Dataset rows:
*-*-*
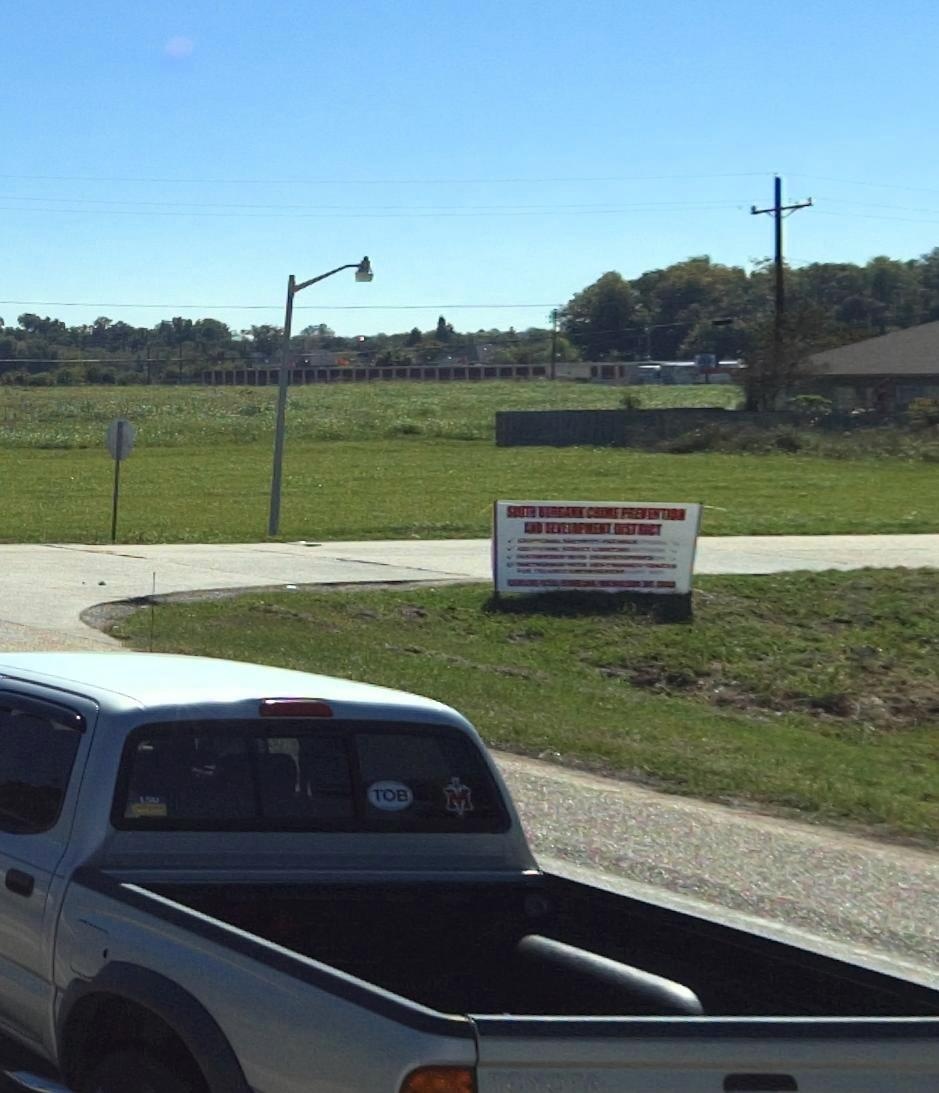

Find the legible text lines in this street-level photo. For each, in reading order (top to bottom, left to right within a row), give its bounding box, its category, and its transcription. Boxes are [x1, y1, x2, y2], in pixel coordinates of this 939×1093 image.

[505, 504, 687, 522] BusinessName: S*UTH B***ANK CRIME PREV******
[523, 521, 664, 537] BusinessName: AND DEVELOPMENT DISTRICT
[138, 794, 162, 804] None: L*U
[370, 788, 410, 803] None: TOB
[444, 788, 472, 810] None: M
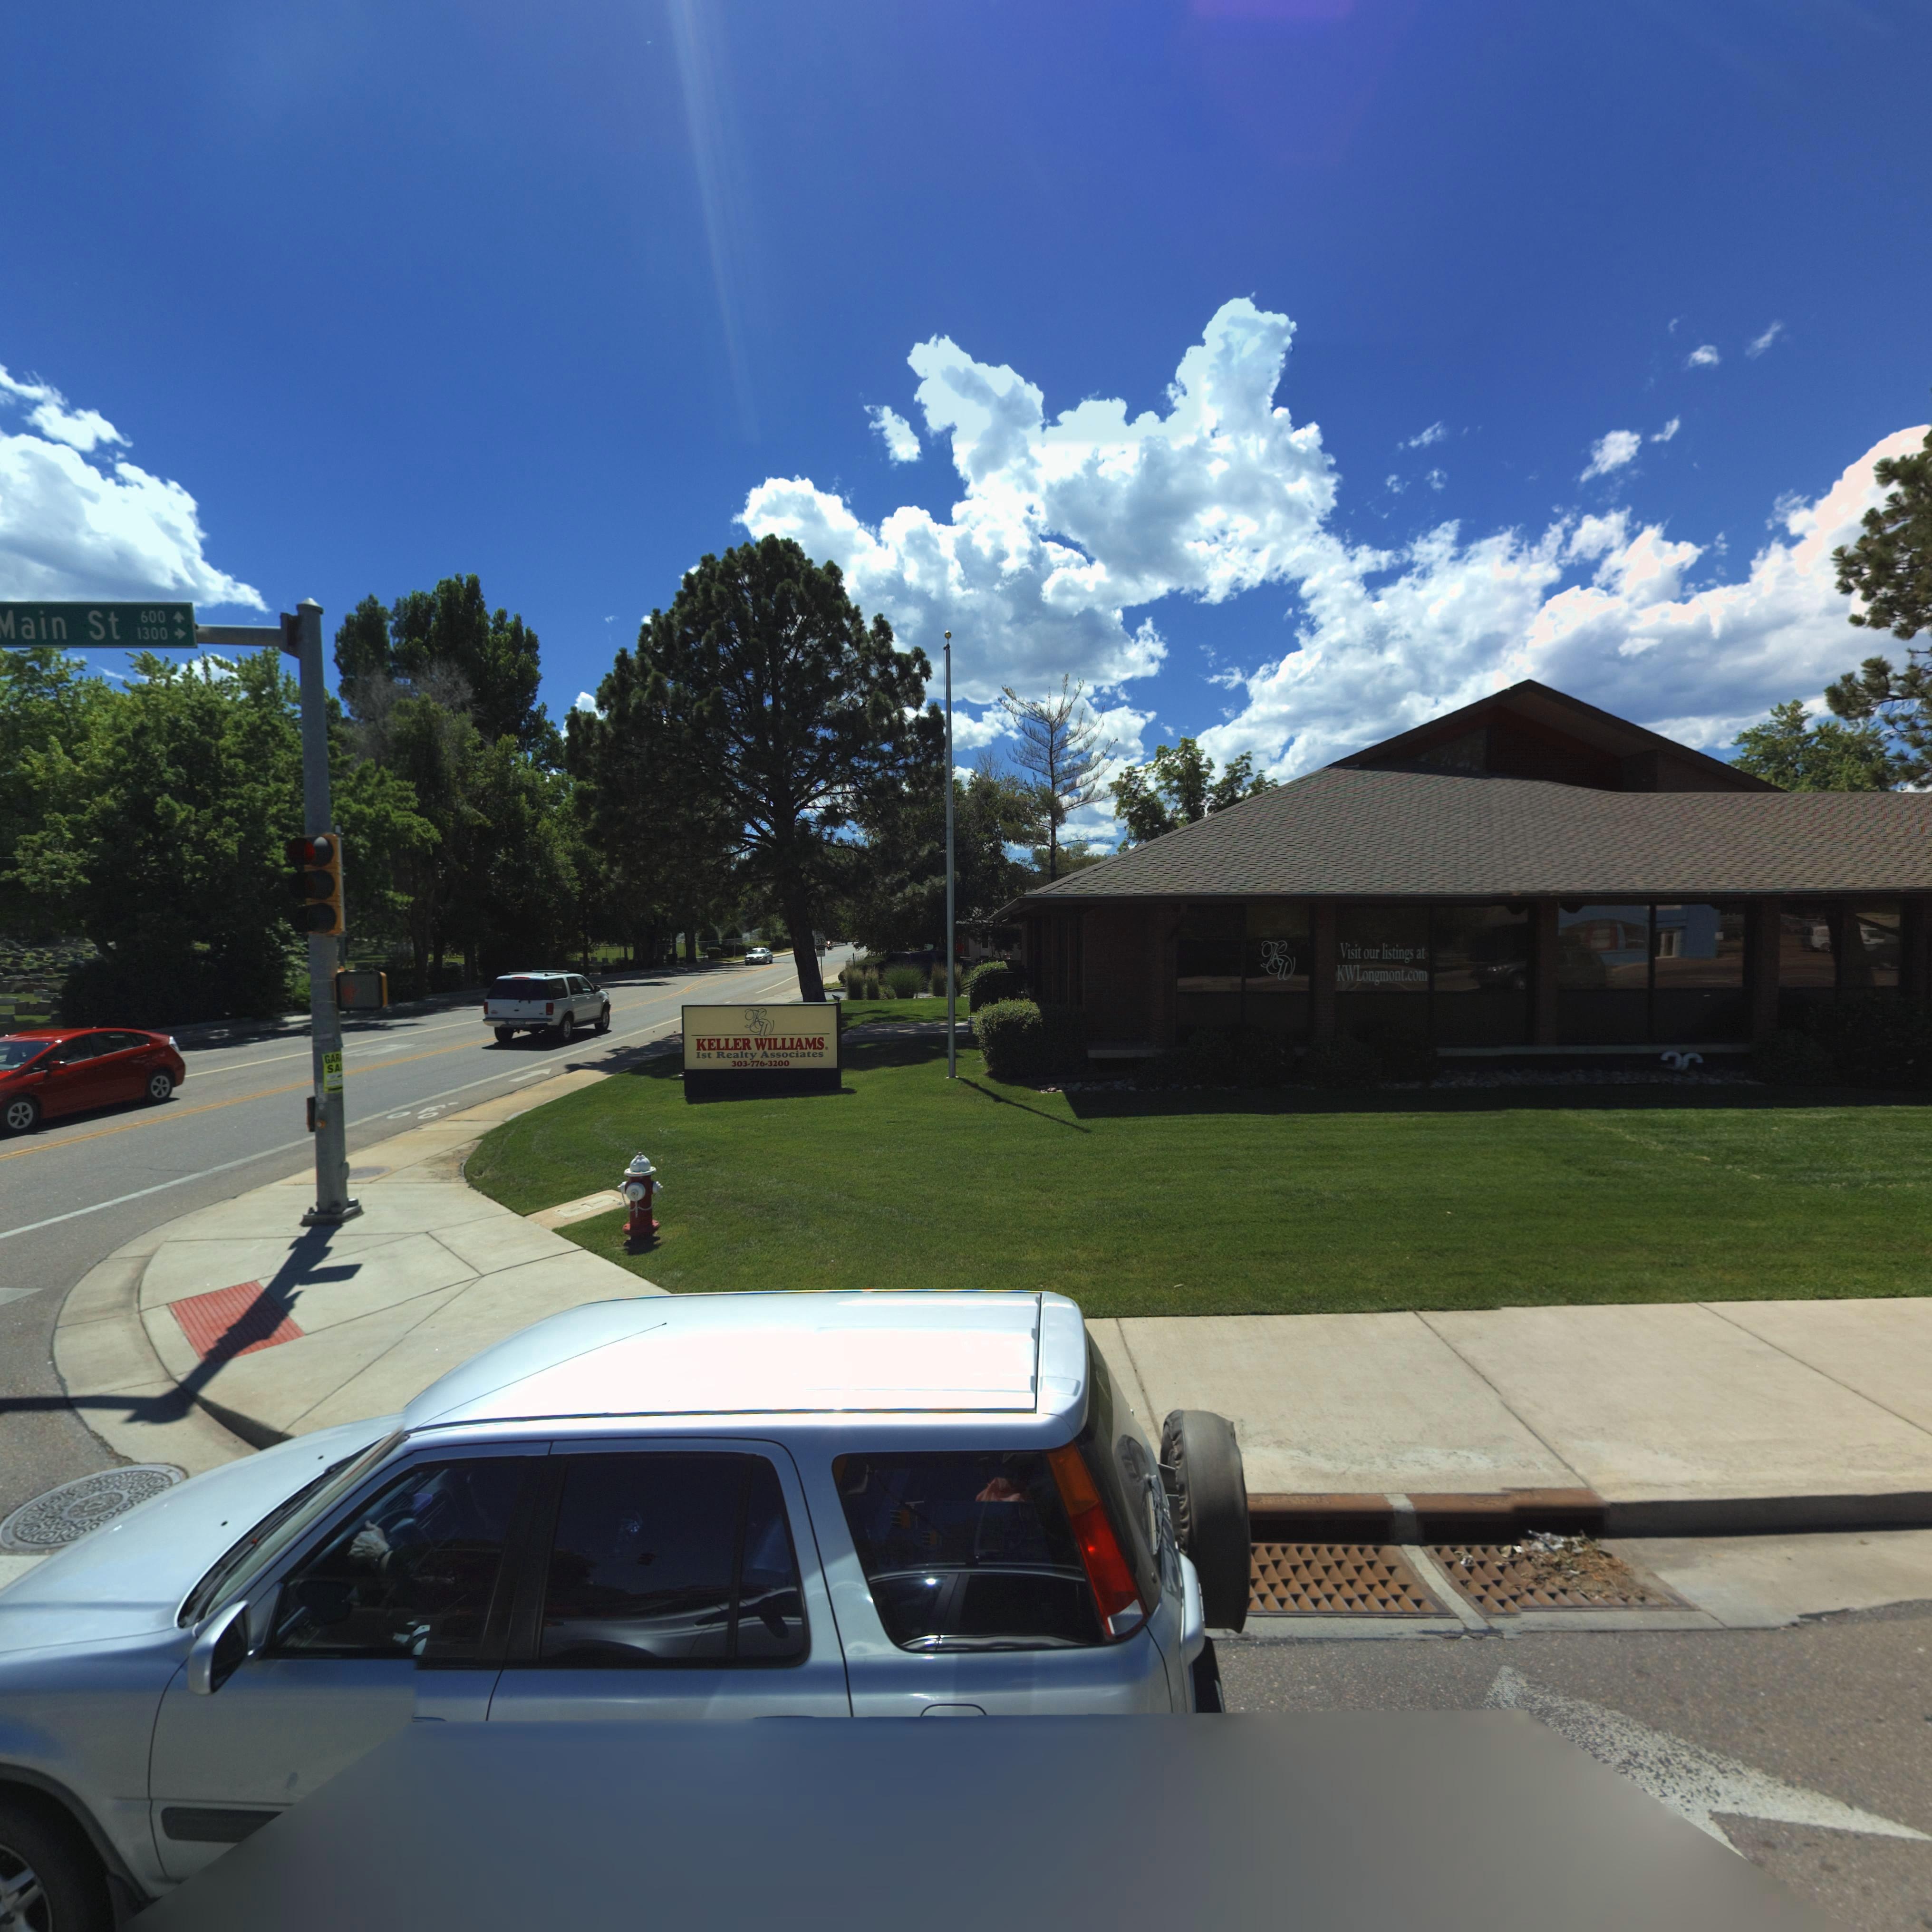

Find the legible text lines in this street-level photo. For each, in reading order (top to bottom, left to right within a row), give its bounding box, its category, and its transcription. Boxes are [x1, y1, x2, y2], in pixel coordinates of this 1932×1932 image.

[19, 608, 122, 640] StreetName: ain St
[140, 610, 166, 623] StreetNumberRange: 600
[136, 626, 188, 640] StreetNumberRange: 1300->
[1267, 942, 1286, 966] BusinessName: K
[1276, 956, 1296, 981] BusinessName: W
[749, 1009, 765, 1028] BusinessName: K
[758, 1019, 775, 1037] BusinessName: W
[696, 1036, 825, 1051] BusinessName: KELLER WILLIAMS
[696, 1050, 824, 1060] BusinessName: 1st Realty Associates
*-*-*
Copy each line of the entries above word for word, omitting the pictures.

TASK ANSWER:
Find the legible text lines in this street-level photo. For each, in reading order (top to bottom, left to right within a row), give its bounding box, its category, and its transcription. Boxes are [x1, y1, x2, y2], in pixel coordinates of this 939×1093 image.

[505, 504, 687, 522] BusinessName: S*UTH B***ANK CRIME PREV******
[523, 521, 664, 537] BusinessName: AND DEVELOPMENT DISTRICT
[138, 794, 162, 804] None: L*U
[370, 788, 410, 803] None: TOB
[444, 788, 472, 810] None: M

Find the legible text lines in this street-level photo. For each, in reading order (top to bottom, left to right within a row), give its bounding box, its category, and its transcription. Boxes are [x1, y1, x2, y2], in pixel coordinates of this 1932×1932 image.

[19, 608, 122, 640] StreetName: ain St
[140, 610, 166, 623] StreetNumberRange: 600
[136, 626, 188, 640] StreetNumberRange: 1300->
[1267, 942, 1286, 966] BusinessName: K
[1276, 956, 1296, 981] BusinessName: W
[749, 1009, 765, 1028] BusinessName: K
[758, 1019, 775, 1037] BusinessName: W
[696, 1036, 825, 1051] BusinessName: KELLER WILLIAMS
[696, 1050, 824, 1060] BusinessName: 1st Realty Associates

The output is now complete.